— Task item —
If a line in the data below holds the word "Mangaung", include it in the count. Give only the final number.

Top of Given information

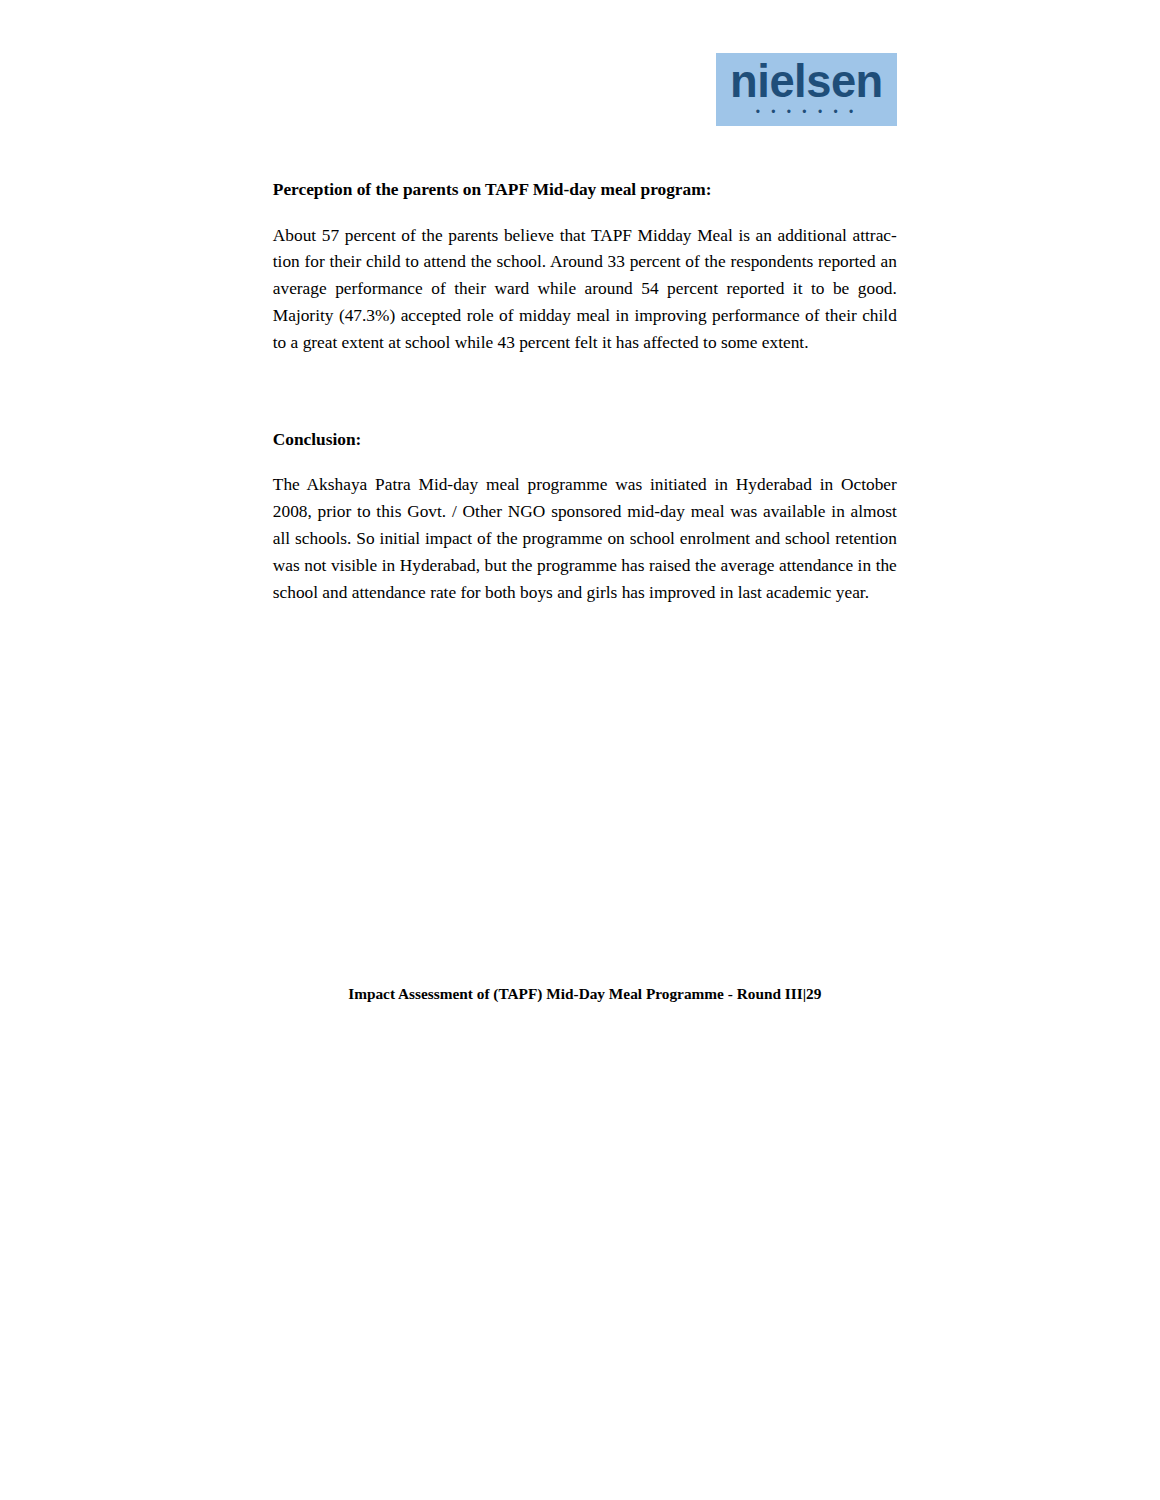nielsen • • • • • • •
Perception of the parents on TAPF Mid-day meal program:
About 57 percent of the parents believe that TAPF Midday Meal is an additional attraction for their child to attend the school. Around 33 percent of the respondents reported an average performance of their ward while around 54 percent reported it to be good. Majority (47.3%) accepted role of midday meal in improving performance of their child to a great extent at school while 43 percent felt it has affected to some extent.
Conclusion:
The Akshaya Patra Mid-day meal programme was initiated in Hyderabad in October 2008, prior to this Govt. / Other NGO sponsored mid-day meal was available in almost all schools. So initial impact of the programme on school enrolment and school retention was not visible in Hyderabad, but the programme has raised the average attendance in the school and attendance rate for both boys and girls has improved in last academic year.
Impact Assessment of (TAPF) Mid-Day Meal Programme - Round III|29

Bottom of Given information
Top of Given information

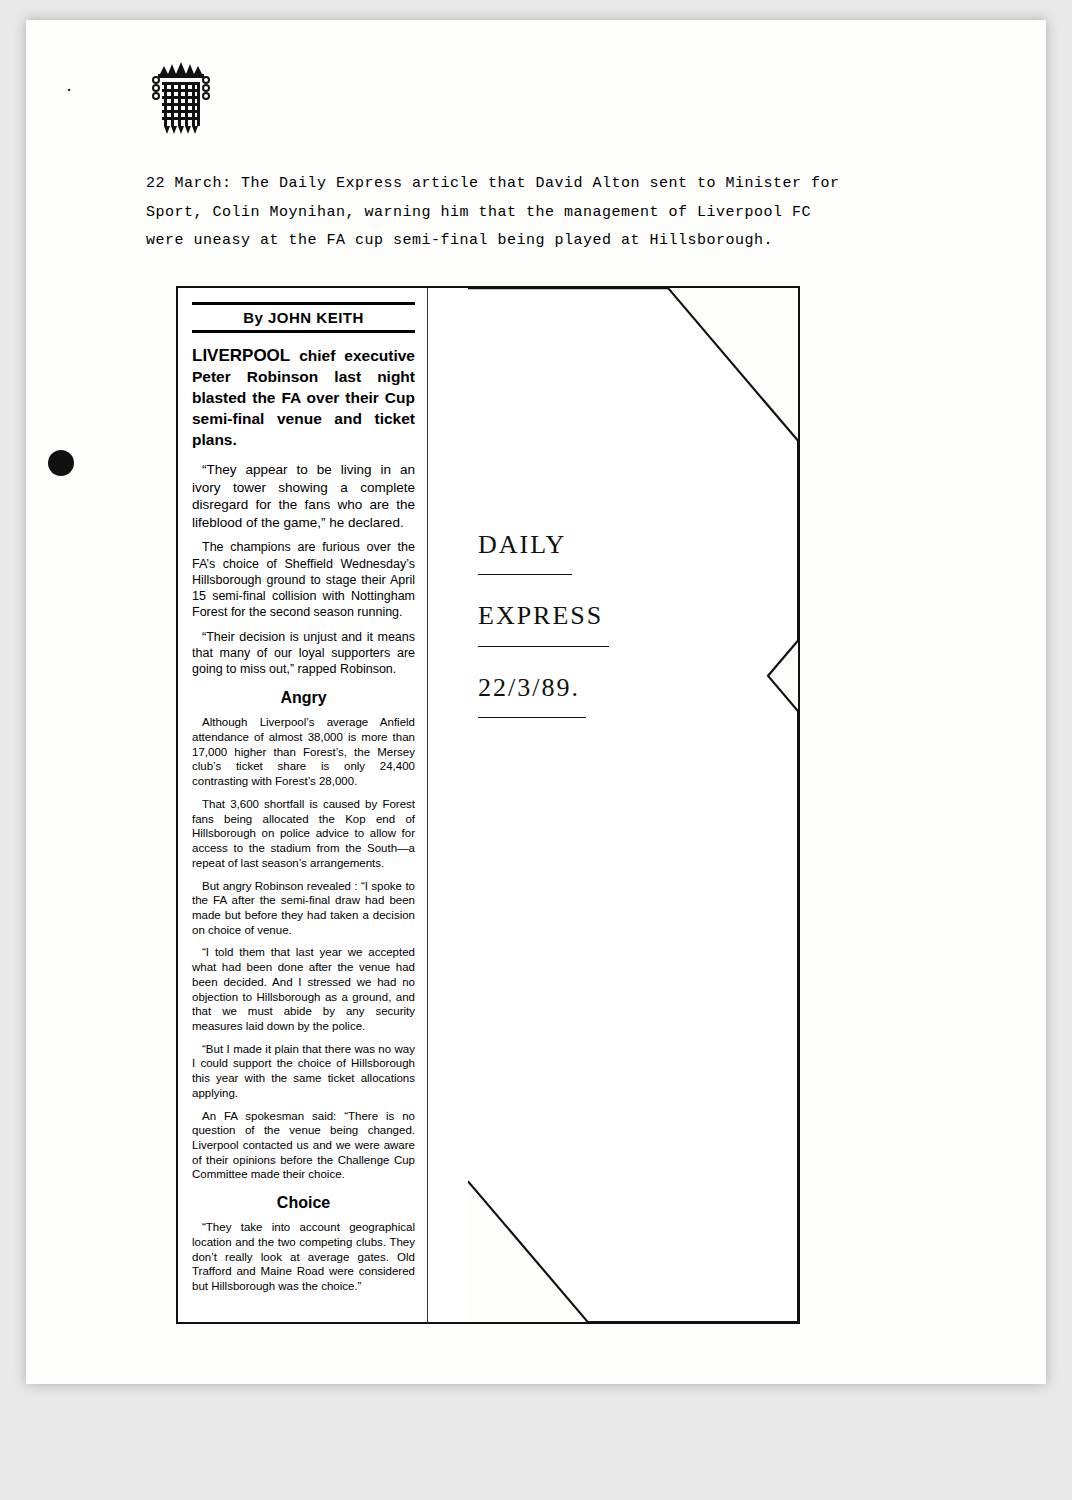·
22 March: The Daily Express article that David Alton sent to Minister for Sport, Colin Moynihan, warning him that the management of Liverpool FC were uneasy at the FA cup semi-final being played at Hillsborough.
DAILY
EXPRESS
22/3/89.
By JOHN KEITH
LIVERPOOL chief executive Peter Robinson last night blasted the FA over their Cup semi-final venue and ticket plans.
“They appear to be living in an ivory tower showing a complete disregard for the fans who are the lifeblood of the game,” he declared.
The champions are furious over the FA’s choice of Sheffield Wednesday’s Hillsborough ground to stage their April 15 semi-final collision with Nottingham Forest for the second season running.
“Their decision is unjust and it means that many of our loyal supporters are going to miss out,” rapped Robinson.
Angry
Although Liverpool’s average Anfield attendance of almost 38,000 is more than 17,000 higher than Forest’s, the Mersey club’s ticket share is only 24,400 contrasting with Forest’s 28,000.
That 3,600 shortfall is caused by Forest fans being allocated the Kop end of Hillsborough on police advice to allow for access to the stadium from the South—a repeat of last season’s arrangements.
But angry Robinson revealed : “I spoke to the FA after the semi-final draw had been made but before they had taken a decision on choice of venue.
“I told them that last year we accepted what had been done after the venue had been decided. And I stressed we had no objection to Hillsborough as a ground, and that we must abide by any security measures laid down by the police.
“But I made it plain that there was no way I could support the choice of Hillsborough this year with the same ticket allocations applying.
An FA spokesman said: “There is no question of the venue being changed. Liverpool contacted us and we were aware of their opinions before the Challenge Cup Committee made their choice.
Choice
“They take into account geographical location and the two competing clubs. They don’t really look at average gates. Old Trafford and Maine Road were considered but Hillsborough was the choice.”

Bottom of Given information
Top of Given information

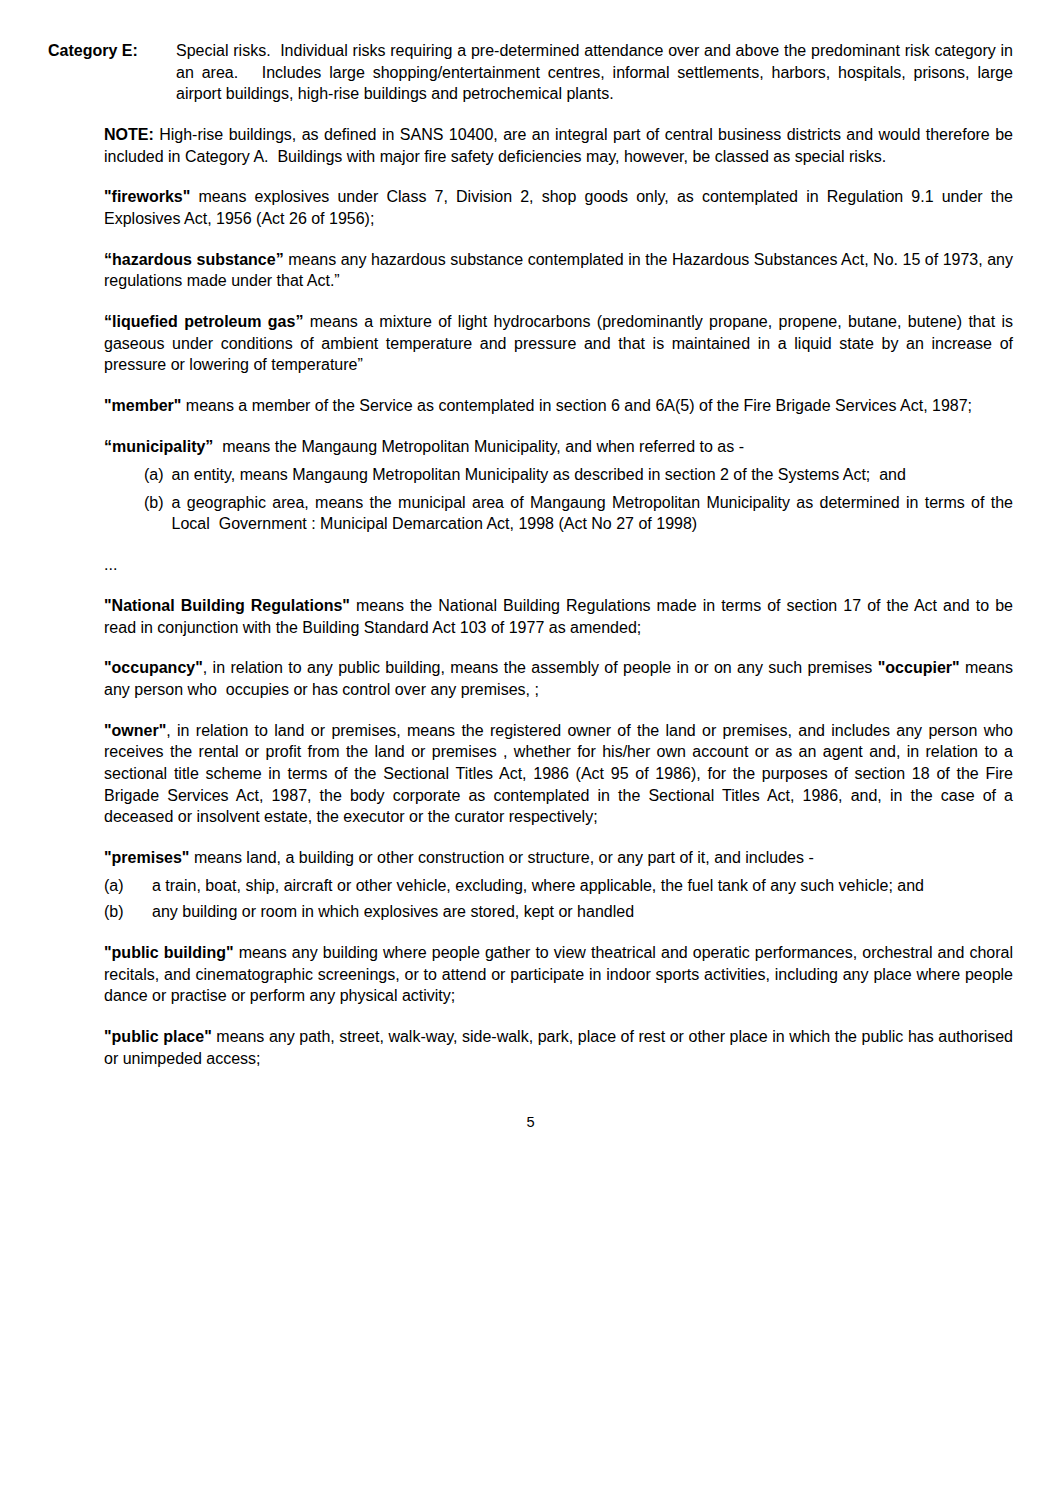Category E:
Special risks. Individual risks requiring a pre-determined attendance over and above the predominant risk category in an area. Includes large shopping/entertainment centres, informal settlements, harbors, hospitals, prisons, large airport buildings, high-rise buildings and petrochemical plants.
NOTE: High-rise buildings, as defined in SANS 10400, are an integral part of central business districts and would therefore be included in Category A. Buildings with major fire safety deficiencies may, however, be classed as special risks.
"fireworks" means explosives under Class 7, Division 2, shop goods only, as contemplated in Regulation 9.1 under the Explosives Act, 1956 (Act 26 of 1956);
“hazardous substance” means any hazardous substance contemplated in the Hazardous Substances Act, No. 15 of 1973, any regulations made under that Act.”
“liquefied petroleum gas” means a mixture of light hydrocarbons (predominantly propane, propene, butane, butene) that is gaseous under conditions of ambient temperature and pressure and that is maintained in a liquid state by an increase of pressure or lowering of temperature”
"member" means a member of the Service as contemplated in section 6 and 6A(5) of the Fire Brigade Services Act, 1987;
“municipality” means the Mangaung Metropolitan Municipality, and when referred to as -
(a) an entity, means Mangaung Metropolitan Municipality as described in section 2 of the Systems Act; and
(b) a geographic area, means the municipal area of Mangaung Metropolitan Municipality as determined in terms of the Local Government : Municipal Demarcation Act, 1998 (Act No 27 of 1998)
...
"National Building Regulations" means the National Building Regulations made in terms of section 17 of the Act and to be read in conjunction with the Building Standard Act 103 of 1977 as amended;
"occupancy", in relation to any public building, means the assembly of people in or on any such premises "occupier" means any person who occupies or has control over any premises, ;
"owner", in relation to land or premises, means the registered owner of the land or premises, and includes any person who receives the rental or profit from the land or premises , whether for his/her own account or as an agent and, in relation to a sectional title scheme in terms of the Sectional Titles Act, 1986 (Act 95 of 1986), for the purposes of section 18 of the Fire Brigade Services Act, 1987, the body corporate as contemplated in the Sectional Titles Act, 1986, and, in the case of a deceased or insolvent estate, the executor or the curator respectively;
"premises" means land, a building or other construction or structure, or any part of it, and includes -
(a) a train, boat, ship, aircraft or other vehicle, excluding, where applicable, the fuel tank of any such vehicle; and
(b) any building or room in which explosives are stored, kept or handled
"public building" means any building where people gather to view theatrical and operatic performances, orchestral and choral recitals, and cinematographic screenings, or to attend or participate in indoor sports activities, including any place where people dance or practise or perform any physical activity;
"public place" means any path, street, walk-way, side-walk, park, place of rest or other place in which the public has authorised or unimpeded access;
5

Bottom of Given information

— Answer box —
3